The man could command armies with that voice. Did command an army, Lothair’s army. Unease fluttered in her stomach. She cradled her goblet as though it contained liquid courage, each sip making her bolder.
“No.”
His eyebrows rose, his lips twitched. “No?”
She took another gulp of wine. “Tell me about the amulet. What it is. How it works.”
Silence stretched between them. Her foot bounced under the table, her pulse pounding loud in her ears. He cocked his head to the side, regarding her like a curious keepsake whose origins were an intriguing mystery to him.
“Very well,” he said, and the tension in her shoulders eased a little. “It belongs to my family. A family crest, if you will. We are given one as we come of age. When we die, they are returned to the family and then passed on, in time, to another.”
She waited for him to elaborate further, but he didn’t.
“What about the inscription? How could it bring me through time? Why did it bring me to you?” What of the bloodstone and the secret it mentioned? And how did she use it to get home?
He took a deep breath. She may have won a minor victory, but the battle of wits was far from over. She’d no doubt, for every piece of information he gave, he would expect payment in kind.
“The amulets are precious to my family. They have a lot of sentimental and monetary value. More often than not, the men in my family die on the battlefield or in some skirmish. It would be very easy for them to be lost or stolen. Somewhere in the past, a member of my family has invoked a power into them. So, when the wearer recites the inscription, it returns them to the head of the family, bringing them home.”
“Uh-huh.”
“You read the inscription. I am the head of my family. Here you are.”
“Is it a Druidic piece? Something from the old religion? A witch’s spell?”
He shook his head. “I have no knowledge of how it came to be imbued with such power, nor the origins of the script. I only know that it works. As do you now. Are you going to answer my question?”
Did he think she was born yesterday? “How could you have something so precious to your family and yet not know anything about it? Where the language comes from, who imbued it with such power and how this power works?”
“Do you know who invented your time piece? How they created it, how it knows to move the pointers at exactly the right moment to mark the passing of time?”
“Well, not exactly no, but—”
“It is the same. I grew up with these in my family. I have had no need to question the whys and wherefores any more than you have with your timepiece.”
She didn’t buy it. “It seems rather excessive to risk using a runic-style alphabet, potentially putting your whole family at odds with the church, all because of the sentimentality of a few pieces of jewelry.”
“They are gold.
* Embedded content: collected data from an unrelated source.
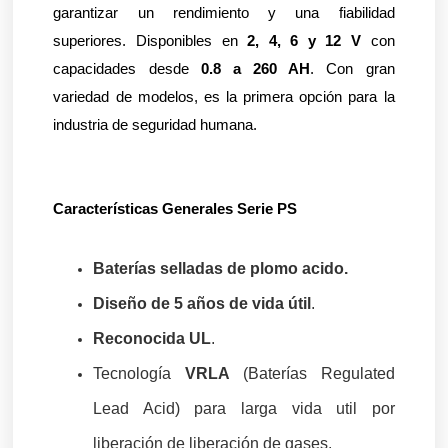
garantizar un rendimiento y una fiabilidad 
superiores. Disponibles en 
2, 4, 6 y 12 V
 con 
capacidades desde 
0.8 a 260 AH
. Con gran 
variedad de modelos, es la primera opción para la 
industria de seguridad humana.
Características Generales Serie PS 
Baterías selladas de plomo acido.
Diseño de 5 años de vida útil
.
Reconocida UL
.
Tecnología
VRLA
(Baterías Regulated
Lead Acid) para larga vida util por
liberación de liberación de gases.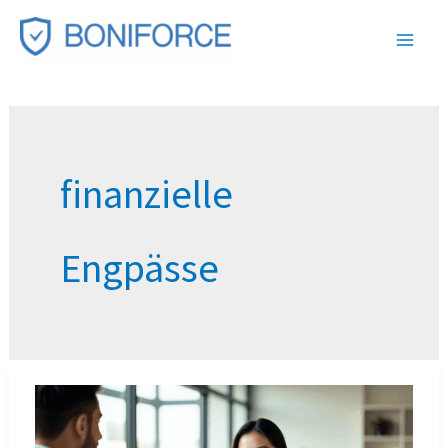
Zum
Inhalt
springen
finanzielle
Engpässe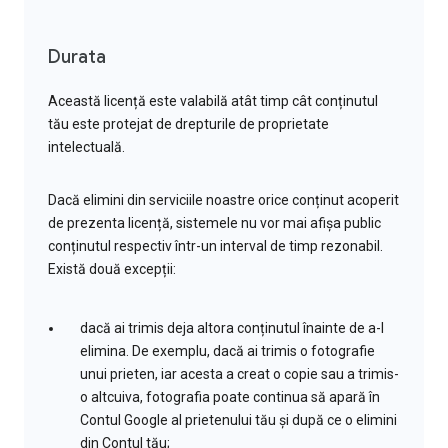
Durata
Această licență este valabilă atât timp cât conținutul
tău este protejat de drepturile de proprietate
intelectuală.
Dacă elimini din serviciile noastre orice conținut acoperit
de prezenta licență, sistemele nu vor mai afișa public
conținutul respectiv într-un interval de timp rezonabil.
Există două excepții:
dacă ai trimis deja altora conținutul înainte de a-l
elimina. De exemplu, dacă ai trimis o fotografie
unui prieten, iar acesta a creat o copie sau a trimis-
o altcuiva, fotografia poate continua să apară în
Contul Google al prietenului tău și după ce o elimini
din Contul tău;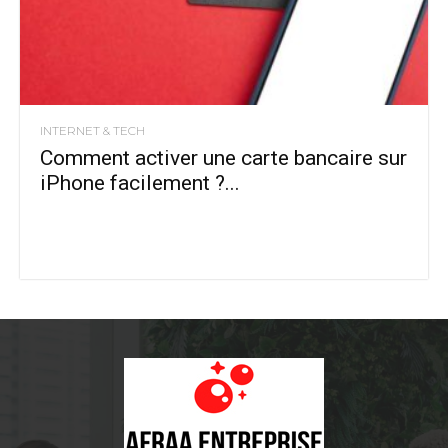
INTERNET & TECH
Comment activer une carte bancaire sur
iPhone facilement ?...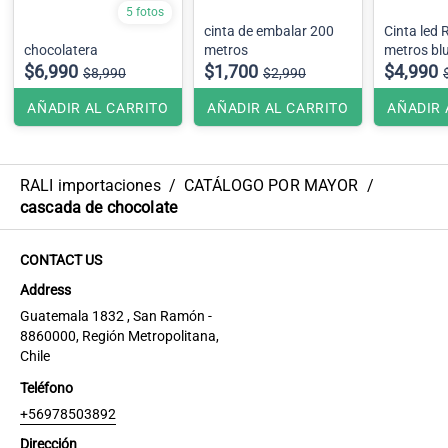
5 fotos
cinta de embalar 200
Cinta led 
chocolatera
metros
metros bl
$6,990
$1,700
$4,990
$8,990
$2,990
AÑADIR AL CARRITO
AÑADIR AL CARRITO
AÑADIR 
RALI importaciones
/
CATÁLOGO POR MAYOR
/
cascada de chocolate
CONTACT US
Address
Guatemala 1832 , San Ramón -
8860000, Región Metropolitana,
Chile
Teléfono
+56978503892
Dirección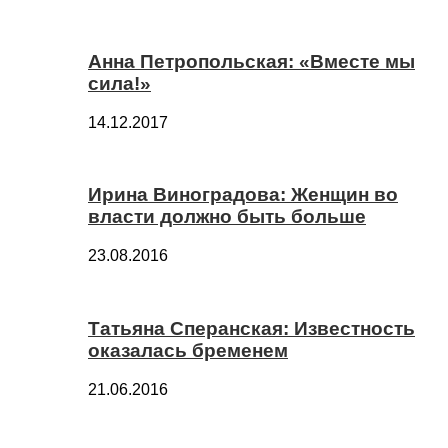
Анна Петропольская: «Вместе мы
сила!»
14.12.2017
Ирина Виноградова: Женщин во
власти должно быть больше
23.08.2016
Татьяна Сперанская: Известность
оказалась бременем
21.06.2016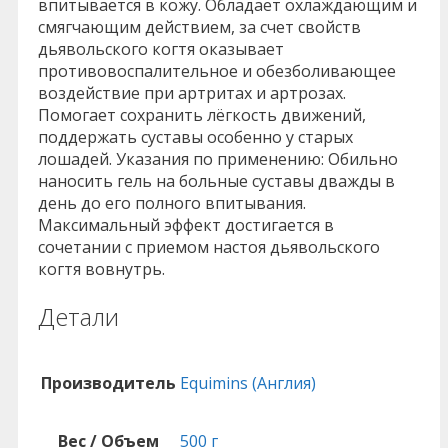
впитывается в кожу. Обладает охлаждающим и
смягчающим действием, за счет свойств
дьявольского когтя оказывает
противовоспалительное и обезболивающее
воздействие при артритах и артрозах.
Помогает сохранить лёгкость движений,
поддержать суставы особенно у старых
лошадей. Указания по применению: Обильно
наносить гель на больные суставы дважды в
день до его полного впитывания.
Максимальный эффект достигается в
сочетании с приемом настоя дьявольского
когтя вовнутрь.
Детали
Производитель
Equimins (Англия)
Вес / Объем
500 г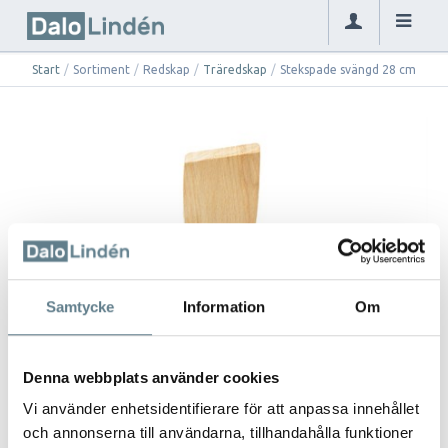
Start
/
Sortiment
/
Redskap
/
Träredskap
/
Stekspade svängd 28 cm
Samtycke
Information
Om
Denna webbplats använder cookies
Vi använder enhetsidentifierare för att anpassa innehållet
och annonserna till användarna, tillhandahålla funktioner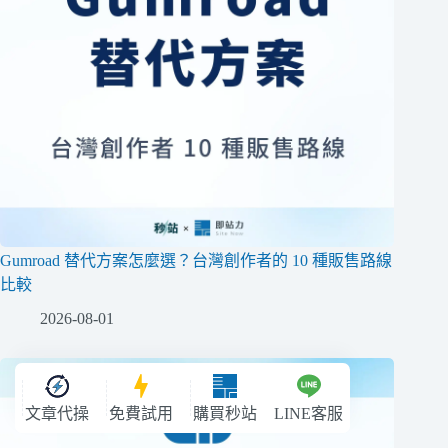
Gumroad 替代方案怎麼選？台灣創作者的 10 種販售路線
比較
2026-08-01
文章代操
免費試用
購買秒站
LINE客服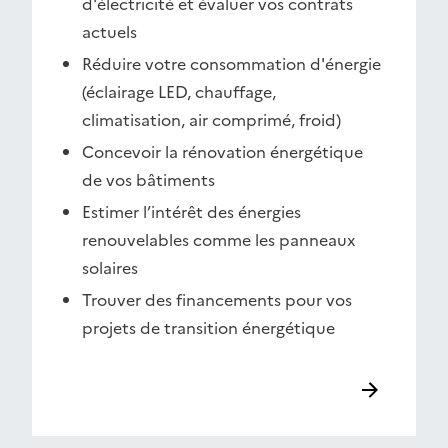
d'électricité et évaluer vos contrats
actuels
Réduire votre consommation d'énergie
(éclairage LED, chauffage,
climatisation, air comprimé, froid)
Concevoir la rénovation énergétique
de vos bâtiments
Estimer l’intérêt des énergies
renouvelables comme les panneaux
solaires
Trouver des financements pour vos
projets de transition énergétique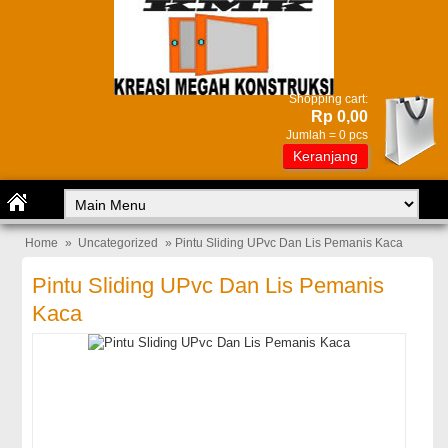
Shopping cart:
Rp 0,00
Jumlah =
0
pcs
Keranjang
Home
»
Uncategorized
» Pintu Sliding UPvc Dan Lis Pemanis Kaca
Pintu Sliding UPvc Dan Lis Pemanis
Kaca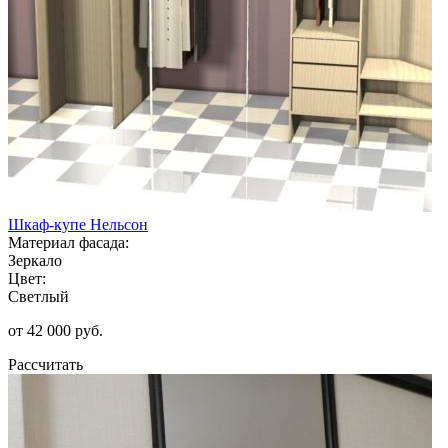
Шкаф-купе Нельсон
Материал фасада:
Зеркало
Цвет:
Светлый
от 42 000 руб.
Рассчитать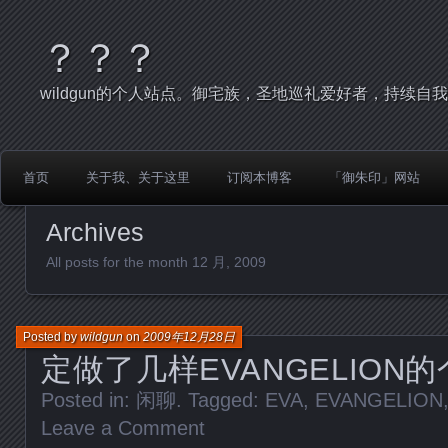
？？？
wildgun的个人站点。御宅族，圣地巡礼爱好者，持续自
首页
关于我、关于这里
订阅本博客
「御朱印」网站
Archives
All posts for the month 12 月, 2009
Posted by
wildgun
on
2009年12月28日
定做了几样EVANGELION
Posted in:
闲聊
. Tagged:
EVA
,
EVANGELION
Leave a Comment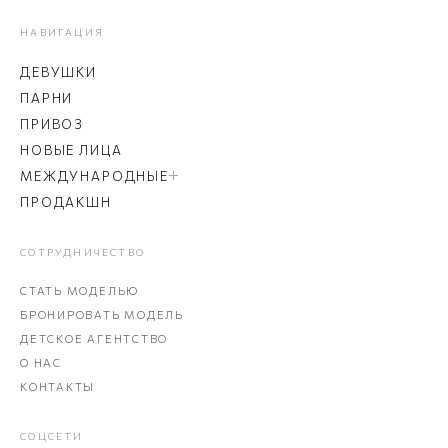
НАВИГАЦИЯ
ДЕВУШКИ
ПАРНИ
ПРИВОЗ
НОВЫЕ ЛИЦА
МЕЖДУНАРОДНЫЕ
ПРОДАКШН
СОТРУДНИЧЕСТВО
СТАТЬ МОДЕЛЬЮ
БРОНИРОВАТЬ МОДЕЛЬ
ДЕТСКОЕ АГЕНТСТВО
О НАС
КОНТАКТЫ
СОЦСЕТИ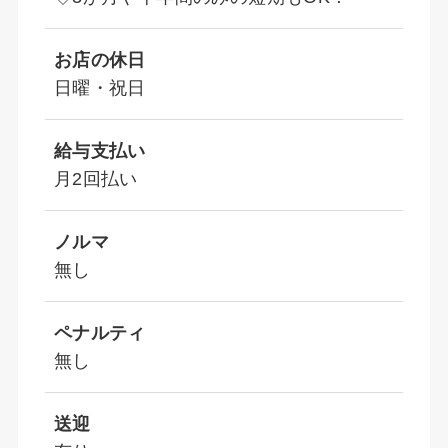
お店の休日
日曜・祝日
給与支払い
月2回払い
ノルマ
無し
ペナルティ
無し
送迎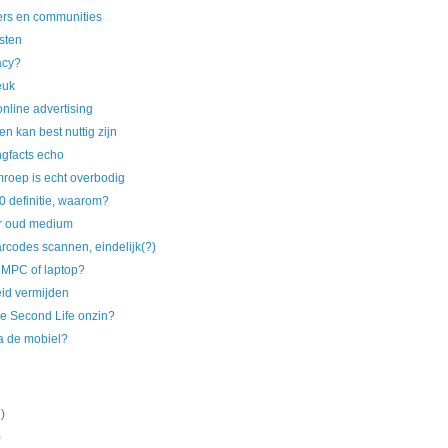
ers en communities
esten
acy?
euk
online advertising
n kan best nuttig zijn
gfacts echo
roep is echt overbodig
 definitie, waarom?
r oud medium
rcodes scannen, eindelijk(?)
UMPC of laptop?
d vermijden
e Second Life onzin?
ia de mobiel?
)
)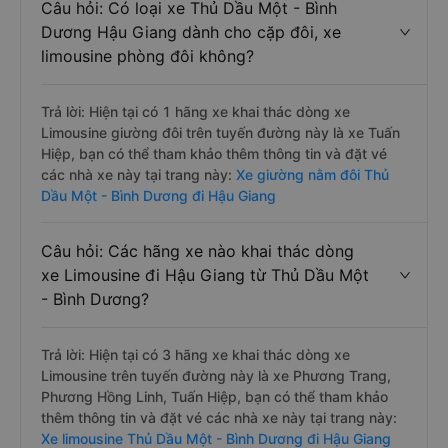
Câu hỏi: Có loại xe Thủ Dầu Một - Bình
Dương Hậu Giang dành cho cặp đôi, xe
limousine phòng đôi không?
Trả lời: Hiện tại có 1 hãng xe khai thác dòng xe
Limousine giường đôi trên tuyến đường này là xe Tuấn
Hiệp, bạn có thể tham khảo thêm thông tin và đặt vé
các nhà xe này tại trang này:
Xe giường nằm đôi Thủ
Dầu Một - Bình Dương đi Hậu Giang
Câu hỏi: Các hãng xe nào khai thác dòng
xe Limousine đi Hậu Giang từ Thủ Dầu Một
- Bình Dương?
Trả lời: Hiện tại có 3 hãng xe khai thác dòng xe
Limousine trên tuyến đường này là xe Phương Trang,
Phương Hồng Linh, Tuấn Hiệp, bạn có thể tham khảo
thêm thông tin và đặt vé các nhà xe này tại trang này:
Xe limousine Thủ Dầu Một - Bình Dương đi Hậu Giang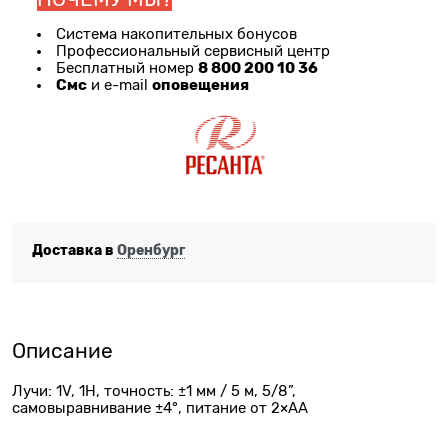
Система накопительных бонусов
Профессиональный сервисный центр
8 800 200 10 36
Бесплатный номер
Смс
оповещения
и e-mail
Доставка в
Оренбург
Описание
Лучи: 1V, 1H, точность: ±1 мм / 5 м, 5/8”,
самовыравнивание ±4°, питание от 2×АА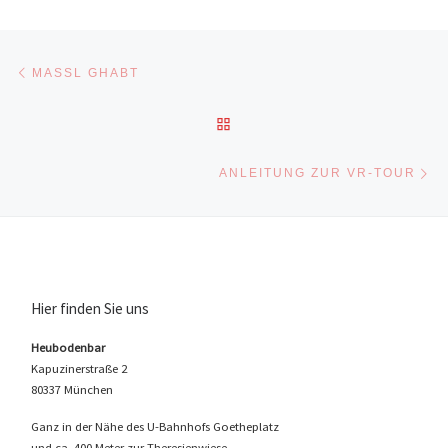
Beitragsnavigation
Vorheriger Beitrag
MASSL GHABT
ZURÜCK ZUR BEITRAGSLI
Nä
ANLEITUNG ZUR VR-TOUR
Hier finden Sie uns
Heubodenbar
Kapuzinerstraße 2
80337 München
Ganz in der Nähe des U-Bahnhofs Goetheplatz
und ca. 400 Meter zur Theresienwiese.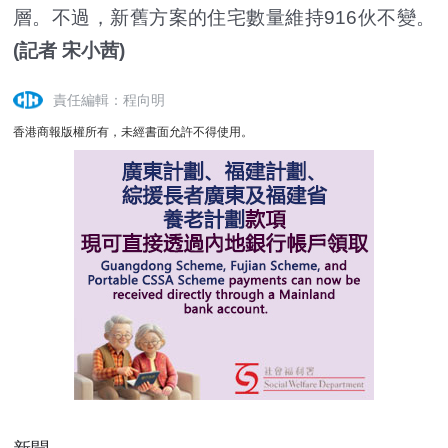
層。不過，新舊方案的住宅數量維持916伙不變。
(記者 宋小茜)
責任編輯：程向明
香港商報版權所有，未經書面允許不得使用。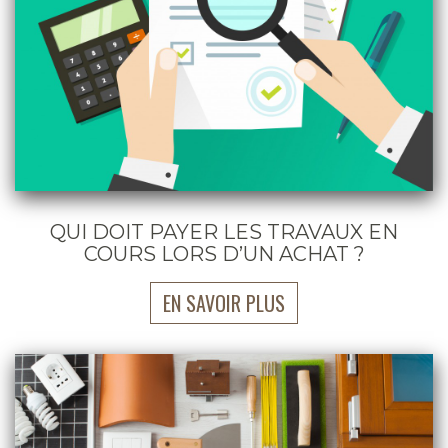
QUI DOIT PAYER LES TRAVAUX EN
COURS LORS D’UN ACHAT ?
EN SAVOIR PLUS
And very valuable.”
His flat tone suggested he would say no more. The man’s mind was a steel vault, the information she needed sealed within, and she’d yet to find the entire combination to fully prize open the damn door.
“But anyone with a knowledge of this script, finding an amulet, could read the inscription. You could have all manner of people randomly turning up at your keep.” She pointed to her chest. “I did.”
His brow furrowed, whether at her persistence here and now, or because she had turned up at his keep unannounced with an amulet in her hand, she couldn’t be sure.
“This has never happened before. The script is not in common usage, and the words alone are not enough to make it work.”
“But I read it and…”
Wait a minute. Did he just let something slip? Yes, he did.
The script alone didn’t make the spell work. So what did? She glanced down at her fingers. She’d cut herself on it. Erin grinned, triumphant.
“It needs blood to work. Blood magic.” A single drop of blood, smeared into the inscription, had activated the spell. What were the chances?
His lips tightened into a thin line. “Yes, blood makes it work. Now, tell me, what were you hoping to find at Langeais Keep?”
His tone brooked no more questions. Time to pay up. Time to lay another of her cards on the table.